* **Assigned task 1**
List each software component that the passage on the rules engine names.
* **Assigned task 2**
Transcribe the passage on the rules engine word for word, from "I’ve found that" to "of the engine.".

* **Text under study**
☆ ☆ ☆ ☆ ☆ ☆ ☆
I’ve found that if I’m not dealing with the compiler, it is very possible to just deal with the rules network and forget where it came from. The memory is even more isolated in some ways in that it mostly is just a composite data structure, albeit one very much tailored to the needs of the engine.
☆ ☆ ☆ ☆ ☆ ☆ ☆
* **Recorded data**
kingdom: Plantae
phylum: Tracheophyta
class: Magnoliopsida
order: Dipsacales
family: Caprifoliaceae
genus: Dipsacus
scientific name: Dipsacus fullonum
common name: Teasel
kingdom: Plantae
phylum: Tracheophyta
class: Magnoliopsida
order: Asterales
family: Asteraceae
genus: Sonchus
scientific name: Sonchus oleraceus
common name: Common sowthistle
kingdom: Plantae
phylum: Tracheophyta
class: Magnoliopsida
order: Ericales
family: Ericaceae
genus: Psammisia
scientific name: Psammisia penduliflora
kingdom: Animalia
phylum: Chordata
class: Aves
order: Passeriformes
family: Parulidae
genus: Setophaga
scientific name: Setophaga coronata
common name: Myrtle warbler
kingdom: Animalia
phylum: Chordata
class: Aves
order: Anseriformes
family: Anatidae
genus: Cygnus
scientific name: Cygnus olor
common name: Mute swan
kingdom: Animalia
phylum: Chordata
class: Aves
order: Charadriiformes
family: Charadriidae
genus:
☆ ☆ ☆ ☆ ☆ ☆ ☆
* **Your response 1**
compiler, rules network, memory, engine

* **Your response 2**
I’ve found that if I’m not dealing with the compiler, it is very possible to just deal with the rules network and forget where it came from. The memory is even more isolated in some ways in that it mostly is just a composite data structure, albeit one very much tailored to the needs of the engine.